[BRANO SCELTO]

============

Mossi dallo Spirito: Fratel Silvestro Pia

Pubblicato il 31-08-2009

di Redazione Sermig


Dalle Langhe alla savana del Burkina: un salto di migliaia di chilometri, compiuto per amore di Dio, dei fratelli e di quella terra lontana e desertica…

a cura della redazione

Fratel Silvestro, dei fratelli della Sacra Famiglia, nacque a Santo Stefano Belbo (CN) nel 1920. Nel 1958 fu il primo missionario della Congregazione in terra africana, dove, nel ’66, fondò a Goundi (Burkina Faso) il Centro di formazione agricola “Laafi Ziiga” (centro della Pace). Fu uno dei primi missionari venuti a contatto col Sermig.

Dalle Langhe all’Africa, un salto di migliaia di chilometri, compiuto per amore, solo per amore. Di Dio, del fratello, di quella terra desertica. La fatica è stata tanta, quasi disumana, per tanti, tanti anni - si è spento il 29 gennaio 2003 - ma alla fine lo hanno ripagato tutti: Dio che l’ha preso nel suo Regno, i poveri aiutati che lo porteranno per sempre nel cuore, la terra che biblicamente è fiorita, producendo addirittura la vite!

Lo ricordiamo con le parole semplici di una delle tante lettere scambiate con lui e con quelle di un suo confratello, tracce preziose di una comunione vissuta e che continuerà nel tempo.

Carissimo fratel Silvestro,
scusa il nostro ritardo. Abbiamo deciso di consegnarti L. 10.000.000, quale contributo per la tua iniziativa di recupero dei carcerati. Da fratel Albino abbiamo saputo che l’opera di costruzione è già iniziata (…).
Come forse saprai, stiamo costruendo anche noi: costruiamo una chiesa nuova dentro l’Arsenale. Ci stanno lavorando profughi zairesi, ex carcerati, ex studenti senza mete nel campo del lavoro.
Un cardinale, un frate, una suora sono venuti a pregare mentre il muratore alzava i muri sulla spalliera e l’elettricista bloccava i morsetti nella scatola di derivazione. All’ingresso, metteremo una Madonna, perché è Lei ora la Madre dell’Arsenale.

============

[ESERCIZI]
- 1) Estrai dai record, senza cambiare nulla, le righe che vanno dall'inizio dei record fino alla riga che contiene "genus: Quercus", inclusa.
- 2) Prosegui il brano su fratel Silvestro Pia a partire dall'ultima frase riportata.
Il brano e i record non hanno alcun legame tra loro.

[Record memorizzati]
============

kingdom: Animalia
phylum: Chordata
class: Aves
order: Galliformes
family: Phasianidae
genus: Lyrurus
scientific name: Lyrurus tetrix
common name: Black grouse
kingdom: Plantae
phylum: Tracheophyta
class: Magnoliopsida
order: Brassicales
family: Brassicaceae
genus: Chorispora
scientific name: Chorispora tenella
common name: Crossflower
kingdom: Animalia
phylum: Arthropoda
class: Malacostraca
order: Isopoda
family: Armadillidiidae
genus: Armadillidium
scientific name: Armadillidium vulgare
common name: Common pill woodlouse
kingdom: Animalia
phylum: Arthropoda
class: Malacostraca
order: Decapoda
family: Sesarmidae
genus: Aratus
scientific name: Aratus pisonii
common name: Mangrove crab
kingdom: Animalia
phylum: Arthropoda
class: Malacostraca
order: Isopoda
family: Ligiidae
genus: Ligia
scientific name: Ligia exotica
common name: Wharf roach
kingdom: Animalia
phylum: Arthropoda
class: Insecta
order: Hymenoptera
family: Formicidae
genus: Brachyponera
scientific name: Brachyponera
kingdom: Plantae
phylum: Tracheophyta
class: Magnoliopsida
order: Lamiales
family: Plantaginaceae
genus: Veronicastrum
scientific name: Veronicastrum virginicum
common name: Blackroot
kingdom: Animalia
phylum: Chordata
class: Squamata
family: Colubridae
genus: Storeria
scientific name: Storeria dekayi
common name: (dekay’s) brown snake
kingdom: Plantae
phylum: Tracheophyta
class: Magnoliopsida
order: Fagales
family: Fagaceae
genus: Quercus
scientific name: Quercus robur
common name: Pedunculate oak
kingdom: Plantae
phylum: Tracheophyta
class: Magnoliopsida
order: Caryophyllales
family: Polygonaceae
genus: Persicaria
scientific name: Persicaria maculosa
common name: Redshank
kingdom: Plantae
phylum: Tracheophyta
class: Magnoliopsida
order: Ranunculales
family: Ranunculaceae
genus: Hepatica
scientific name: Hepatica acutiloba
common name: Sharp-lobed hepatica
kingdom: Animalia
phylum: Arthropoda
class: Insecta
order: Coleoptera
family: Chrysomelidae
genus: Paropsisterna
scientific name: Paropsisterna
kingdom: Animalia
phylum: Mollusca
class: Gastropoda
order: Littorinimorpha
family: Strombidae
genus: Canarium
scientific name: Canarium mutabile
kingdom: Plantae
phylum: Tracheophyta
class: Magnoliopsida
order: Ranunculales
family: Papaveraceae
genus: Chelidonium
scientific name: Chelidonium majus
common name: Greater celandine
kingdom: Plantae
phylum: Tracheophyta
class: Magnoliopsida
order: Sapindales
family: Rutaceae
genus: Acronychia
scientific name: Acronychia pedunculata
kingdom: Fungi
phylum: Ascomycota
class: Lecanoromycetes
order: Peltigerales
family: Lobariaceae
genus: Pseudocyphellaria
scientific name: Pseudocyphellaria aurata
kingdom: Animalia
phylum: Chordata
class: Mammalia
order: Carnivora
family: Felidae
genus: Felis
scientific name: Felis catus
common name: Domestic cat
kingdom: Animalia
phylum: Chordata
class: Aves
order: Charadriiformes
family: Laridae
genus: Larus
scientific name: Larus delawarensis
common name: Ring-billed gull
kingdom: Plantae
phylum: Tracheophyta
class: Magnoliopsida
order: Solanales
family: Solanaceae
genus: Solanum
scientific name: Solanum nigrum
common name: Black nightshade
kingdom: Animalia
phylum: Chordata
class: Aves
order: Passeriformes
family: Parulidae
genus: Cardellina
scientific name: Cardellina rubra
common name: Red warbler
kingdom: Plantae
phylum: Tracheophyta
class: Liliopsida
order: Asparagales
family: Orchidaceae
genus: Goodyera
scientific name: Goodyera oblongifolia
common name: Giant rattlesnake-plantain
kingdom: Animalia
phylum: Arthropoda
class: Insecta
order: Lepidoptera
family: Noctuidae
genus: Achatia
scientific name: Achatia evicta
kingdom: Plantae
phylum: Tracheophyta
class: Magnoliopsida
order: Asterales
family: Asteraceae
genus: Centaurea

============

[SOLUZIONI]
- 1)
kingdom: Animalia
phylum: Chordata
class: Aves
order: Galliformes
family: Phasianidae
genus: Lyrurus
scientific name: Lyrurus tetrix
common name: Black grouse
kingdom: Plantae
phylum: Tracheophyta
class: Magnoliopsida
order: Brassicales
family: Brassicaceae
genus: Chorispora
scientific name: Chorispora tenella
common name: Crossflower
kingdom: Animalia
phylum: Arthropoda
class: Malacostraca
order: Isopoda
family: Armadillidiidae
genus: Armadillidium
scientific name: Armadillidium vulgare
common name: Common pill woodlouse
kingdom: Animalia
phylum: Arthropoda
class: Malacostraca
order: Decapoda
family: Sesarmidae
genus: Aratus
scientific name: Aratus pisonii
common name: Mangrove crab
kingdom: Animalia
phylum: Arthropoda
class: Malacostraca
order: Isopoda
family: Ligiidae
genus: Ligia
scientific name: Ligia exotica
common name: Wharf roach
kingdom: Animalia
phylum: Arthropoda
class: Insecta
order: Hymenoptera
family: Formicidae
genus: Brachyponera
scientific name: Brachyponera
kingdom: Plantae
phylum: Tracheophyta
class: Magnoliopsida
order: Lamiales
family: Plantaginaceae
genus: Veronicastrum
scientific name: Veronicastrum virginicum
common name: Blackroot
kingdom: Animalia
phylum: Chordata
class: Squamata
family: Colubridae
genus: Storeria
scientific name: Storeria dekayi
common name: (dekay’s) brown snake
kingdom: Plantae
phylum: Tracheophyta
class: Magnoliopsida
order: Fagales
family: Fagaceae
genus: Quercus

- 2)
Un saluto da tutta la comunità e un grazie al Signore perché in te ha dato tanta speranza all’umanità.

Rinaldo Canalis, Comunità Sermig
Torino, 15 luglio 1986


Mani spesse da contadino

Fratel Silvestro è un santo dei nostri tempi. Quando l’ho conosciuto ero ragazzino, era il 16 ottobre del ’52 alle 15. Ricordo ancora quest’incontro: entravo in quello che si chiamava piccolo seminario e da allora mi è sempre stato molto vicino. Fin dall’inizio ho notato la sua attenzione per gli altri, per chi aveva bisogno di qualche cosa. Un esempio molto semplice: noi studenti il giovedì e il sabato eravamo impegnati in vari lavori, se lui si accorgeva che alla fine ero stanco - fin da bambino ho avuto poca salute - mi chiamava da parte e diceva: “Prendi questo pezzo di cioccolata che ti fa bene e ti tira su”. Non faceva così solo con me, ma con tutti.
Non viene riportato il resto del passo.